Of course, the expertise gap in -me applies to all (known and
yet-to-be-discovered) -me bugs.

Savannah unfortunately requires -me bugs be categorized under "Macro -
others," so it's hard to tell how many are filed here.  I've opened at least
eight, with bug #58447 having the most severe result, though probably also
being among the least likely to be encountered.  I try to always put "me" at
the start of the summary line, though I see I've been inconsistent about using
"me:", "me macros:", and "-me macros:", and forgot it altogether at least
once.

> Eric Allman occasionally speaks up on the TUHS mailing list, but he may
> consider himself retired--perhaps LONG retired--from maintaining me(7).

Yeah, if someone asked me to debug code I hadn't looked at in over 30 years,
my first thought would be that a person who's never seen the code before and I
would be starting in about the same place.  But I don't see any down side to
asking.

And, true, aside from Eric, there may not be a good candidate for
troubleshooting -me problems.  I find the -me code impenetrable.  A few
email-list regulars (Tadziu, Ingo, Ralph) could probably figure them out if
they had the time and motivation.  George Helffrich
<http://savannah.gnu.org/users/georgeh> seems to have some expertise, in that
he submitted a patch for -me bug #57638--albeit a bug he introduced three
years earlier, which speaks to the danger of not having regression tests.

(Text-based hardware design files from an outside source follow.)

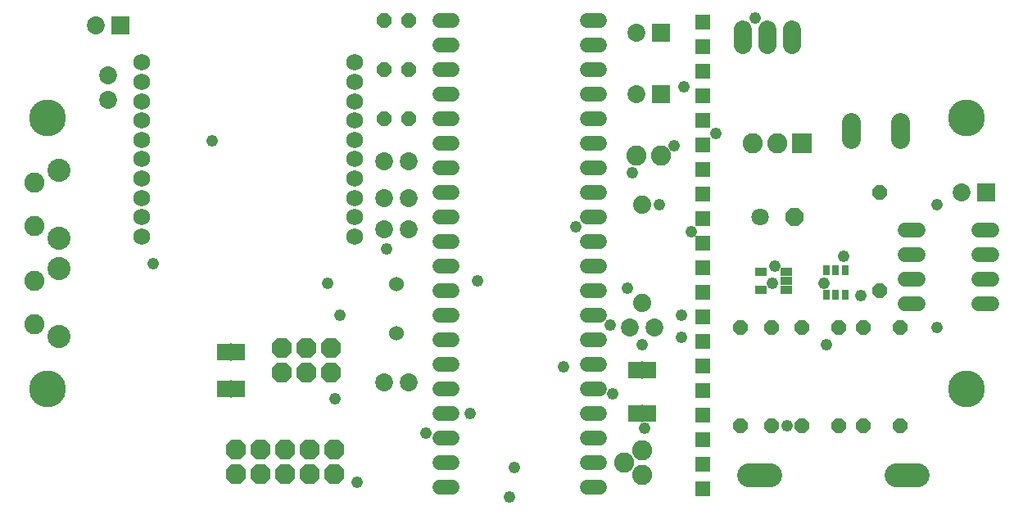
<source format=gts>
G75*
G70*
%OFA0B0*%
%FSLAX24Y24*%
%IPPOS*%
%LPD*%
%AMOC8*
5,1,8,0,0,1.08239X$1,22.5*
%
%ADD10C,0.0680*%
%ADD11C,0.0600*%
%ADD12C,0.0740*%
%ADD13C,0.0730*%
%ADD14R,0.0730X0.0730*%
%ADD15C,0.0600*%
%ADD16OC8,0.0820*%
%ADD17OC8,0.0600*%
%ADD18C,0.0940*%
%ADD19C,0.0820*%
%ADD20R,0.0315X0.0433*%
%ADD21C,0.0740*%
%ADD22R,0.0470X0.0352*%
%ADD23OC8,0.0710*%
%ADD24C,0.0710*%
%ADD25R,0.0540X0.0710*%
%ADD26R,0.0060X0.0720*%
%ADD27C,0.0780*%
%ADD28R,0.0595X0.0595*%
%ADD29C,0.0965*%
%ADD30C,0.1497*%
%ADD31R,0.0820X0.0820*%
%ADD32C,0.0480*%
%ADD33C,0.0476*%
D10*
X005770Y011732D03*
X005770Y012519D03*
X005770Y013306D03*
X005770Y014094D03*
X005770Y014881D03*
X005770Y015669D03*
X005770Y016456D03*
X005770Y017243D03*
X005770Y018031D03*
X005770Y018818D03*
X014432Y018818D03*
X014432Y018031D03*
X014432Y017243D03*
X014432Y016456D03*
X014432Y015669D03*
X014432Y014881D03*
X014432Y014094D03*
X014432Y013306D03*
X014432Y012519D03*
X014432Y011732D03*
D11*
X017891Y011534D02*
X018411Y011534D01*
X018411Y012534D02*
X017891Y012534D01*
X017891Y013534D02*
X018411Y013534D01*
X018411Y014534D02*
X017891Y014534D01*
X017891Y015534D02*
X018411Y015534D01*
X018411Y016534D02*
X017891Y016534D01*
X017891Y017534D02*
X018411Y017534D01*
X018411Y018534D02*
X017891Y018534D01*
X017891Y019534D02*
X018411Y019534D01*
X018411Y020534D02*
X017891Y020534D01*
X023891Y020534D02*
X024411Y020534D01*
X024411Y019534D02*
X023891Y019534D01*
X023891Y018534D02*
X024411Y018534D01*
X024411Y017534D02*
X023891Y017534D01*
X023891Y016534D02*
X024411Y016534D01*
X024411Y015534D02*
X023891Y015534D01*
X023891Y014534D02*
X024411Y014534D01*
X024411Y013534D02*
X023891Y013534D01*
X023891Y012534D02*
X024411Y012534D01*
X024411Y011534D02*
X023891Y011534D01*
X023891Y010534D02*
X024411Y010534D01*
X024411Y009534D02*
X023891Y009534D01*
X023891Y008534D02*
X024411Y008534D01*
X024411Y007534D02*
X023891Y007534D01*
X023891Y006534D02*
X024411Y006534D01*
X024411Y005534D02*
X023891Y005534D01*
X023891Y004534D02*
X024411Y004534D01*
X024411Y003534D02*
X023891Y003534D01*
X023891Y002534D02*
X024411Y002534D01*
X024411Y001534D02*
X023891Y001534D01*
X018411Y001534D02*
X017891Y001534D01*
X017891Y002534D02*
X018411Y002534D01*
X018411Y003534D02*
X017891Y003534D01*
X017891Y004534D02*
X018411Y004534D01*
X018411Y005534D02*
X017891Y005534D01*
X017891Y006534D02*
X018411Y006534D01*
X018411Y007534D02*
X017891Y007534D01*
X017891Y008534D02*
X018411Y008534D01*
X018411Y009534D02*
X017891Y009534D01*
X017891Y010534D02*
X018411Y010534D01*
X036851Y010994D02*
X037371Y010994D01*
X037371Y009994D02*
X036851Y009994D01*
X036851Y008994D02*
X037371Y008994D01*
X039851Y008994D02*
X040371Y008994D01*
X040371Y009994D02*
X039851Y009994D01*
X039851Y010994D02*
X040371Y010994D01*
X040371Y011994D02*
X039851Y011994D01*
X037371Y011994D02*
X036851Y011994D01*
D12*
X032233Y019511D02*
X032233Y020171D01*
X031233Y020171D02*
X031233Y019511D01*
X030233Y019511D02*
X030233Y020171D01*
D13*
X025901Y020034D03*
X025901Y017534D03*
X016651Y014784D03*
X015651Y014784D03*
X015651Y013284D03*
X016651Y013284D03*
X016651Y012034D03*
X015651Y012034D03*
X025651Y008034D03*
X026651Y008034D03*
X016651Y005784D03*
X015651Y005784D03*
X004401Y017284D03*
X004401Y018284D03*
X003901Y020334D03*
X039151Y013534D03*
D14*
X040151Y013534D03*
X026901Y017534D03*
X026901Y020034D03*
X004901Y020334D03*
D15*
X016151Y009784D03*
X016151Y007784D03*
D16*
X009611Y002054D03*
X010611Y002054D03*
X011611Y002054D03*
X012611Y002054D03*
X013611Y002054D03*
X013611Y003054D03*
X012611Y003054D03*
X011611Y003054D03*
X010611Y003054D03*
X009611Y003054D03*
X011481Y006194D03*
X012481Y006194D03*
X013481Y006194D03*
X013481Y007194D03*
X012481Y007194D03*
X011481Y007194D03*
D17*
X015651Y016534D03*
X016651Y016534D03*
X016651Y018534D03*
X015651Y018534D03*
X015651Y020534D03*
X016651Y020534D03*
X035811Y013534D03*
X035811Y009534D03*
X035151Y008034D03*
X034151Y008034D03*
X032651Y008034D03*
X031401Y008034D03*
X030151Y008034D03*
X036651Y008034D03*
X036651Y004034D03*
X035151Y004034D03*
X034151Y004034D03*
X032651Y004034D03*
X031401Y004034D03*
X030151Y004034D03*
D18*
X002393Y007656D03*
X002393Y010412D03*
X002393Y011656D03*
X002393Y014412D03*
D19*
X001409Y013920D03*
X001409Y012148D03*
X001409Y009920D03*
X001409Y008148D03*
X025401Y002534D03*
X026151Y002034D03*
X026151Y003034D03*
X025901Y015034D03*
X026901Y015034D03*
X030651Y015534D03*
X031651Y015534D03*
D20*
X033647Y010376D03*
X034021Y010376D03*
X034395Y010376D03*
X034395Y009352D03*
X034021Y009352D03*
X033647Y009352D03*
D21*
X026151Y009034D03*
X026151Y013034D03*
D22*
X030989Y010298D03*
X032009Y010298D03*
X032009Y009924D03*
X032009Y009550D03*
X030989Y009550D03*
D23*
X032351Y012534D03*
D24*
X030951Y012534D03*
D25*
X026451Y006284D03*
X025851Y006284D03*
X025851Y004534D03*
X026451Y004534D03*
X009701Y005534D03*
X009101Y005534D03*
X009101Y007034D03*
X009701Y007034D03*
D26*
X009401Y007034D03*
X009401Y005534D03*
X026151Y006284D03*
X026151Y004534D03*
D27*
X034651Y015684D02*
X034651Y016384D01*
X036651Y016384D02*
X036651Y015684D01*
D28*
X028611Y015474D03*
X028611Y014474D03*
X028611Y013474D03*
X028611Y012474D03*
X028611Y011474D03*
X028611Y010474D03*
X028611Y009474D03*
X028611Y008474D03*
X028611Y007474D03*
X028611Y006474D03*
X028611Y005474D03*
X028611Y004474D03*
X028611Y003474D03*
X028611Y002474D03*
X028611Y001474D03*
X028611Y016474D03*
X028611Y017474D03*
X028611Y018474D03*
X028611Y019474D03*
X028611Y020474D03*
D29*
X030459Y002034D02*
X031344Y002034D01*
X036459Y002034D02*
X037344Y002034D01*
D30*
X039351Y005534D03*
X039351Y016554D03*
X001951Y016554D03*
X001951Y005534D03*
D31*
X032651Y015534D03*
D32*
X029151Y015934D03*
X027451Y015434D03*
X025751Y014334D03*
X026851Y013034D03*
X028151Y011934D03*
X031551Y010534D03*
X031451Y009834D03*
X033551Y009834D03*
X035051Y009334D03*
X034351Y010934D03*
X033651Y007334D03*
X027751Y007634D03*
X027751Y008534D03*
X026151Y007334D03*
X024851Y008134D03*
X025551Y009634D03*
X023451Y012134D03*
X019451Y009934D03*
X015751Y011234D03*
X013351Y009834D03*
X013851Y008534D03*
X013651Y005134D03*
X017351Y003734D03*
X019151Y004534D03*
X022951Y006434D03*
X024951Y005334D03*
X026251Y003934D03*
X020951Y002334D03*
X020751Y001134D03*
X014551Y001734D03*
X006251Y010634D03*
X008651Y015634D03*
X027851Y017834D03*
X030751Y020634D03*
X032051Y004034D03*
D33*
X038151Y008034D03*
X038151Y013034D03*
M02*

</source>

Still, without downplaying this danger, on the other hand I'd point out:
* While we don't have a sizeable -me corpus like we do with -man, the four
doc/*.me documents in groff's source tree should catch any blatant problems.
* Given the age of the original macro set and the software-development
methodology widely used at the time, the original development probably
included limited or no regression testing, which could be responsible for the
existence of many of these current bugs.  So continuing to develop without
this safety net, fixing known bugs with the potential of inserting new ones as
a side effect, doesn't strike me as a step backwards.
* In fact I'd hazard that modern revision control will make any regressions
discovered in the future easier to pinpoint (as I did in 57638); it's bugs in
the historical -me code that are the least tractable. 

But until someone volunteers to take on these risks and challenges, perhaps
documenting all these bugs is best--though even that isn't easy for ones like
this one and bug #58447, where merely describing how to trigger them requires
an essay.  And it's tricky with ones like bug #55060 and bug #58682, where the
very problem is a discrepancy between documentation and functionality with it
being unclear which should be considered correct.